Given data:
=-=-=-=-=

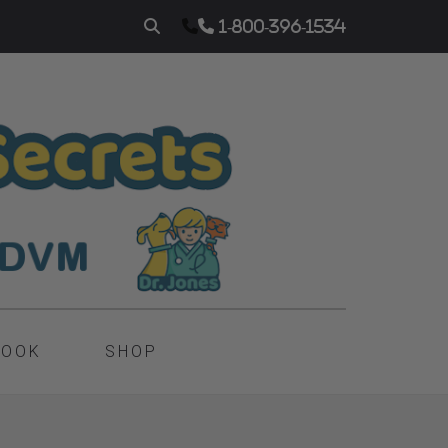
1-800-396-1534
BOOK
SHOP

=-=-=-=-=

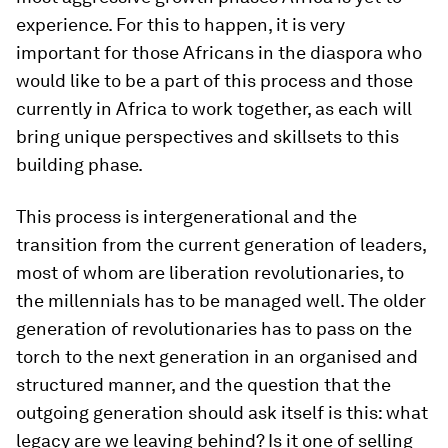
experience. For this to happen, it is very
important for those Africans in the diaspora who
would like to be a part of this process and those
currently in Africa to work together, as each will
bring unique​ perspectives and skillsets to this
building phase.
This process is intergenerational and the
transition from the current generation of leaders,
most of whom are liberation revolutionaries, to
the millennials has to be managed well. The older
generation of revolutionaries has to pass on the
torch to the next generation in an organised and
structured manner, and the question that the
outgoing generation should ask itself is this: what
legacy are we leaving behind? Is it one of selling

=-=-=-=-=

Problem statement: Copy out the lines from the one containing "experience. For this to happen, it is very" through the one containing "This process is intergenerational and the", including both of those lines.

Task response:
experience. For this to happen, it is very
important for those Africans in the diaspora who
would like to be a part of this process and those
currently in Africa to work together, as each will
bring unique​ perspectives and skillsets to this
building phase.
This process is intergenerational and the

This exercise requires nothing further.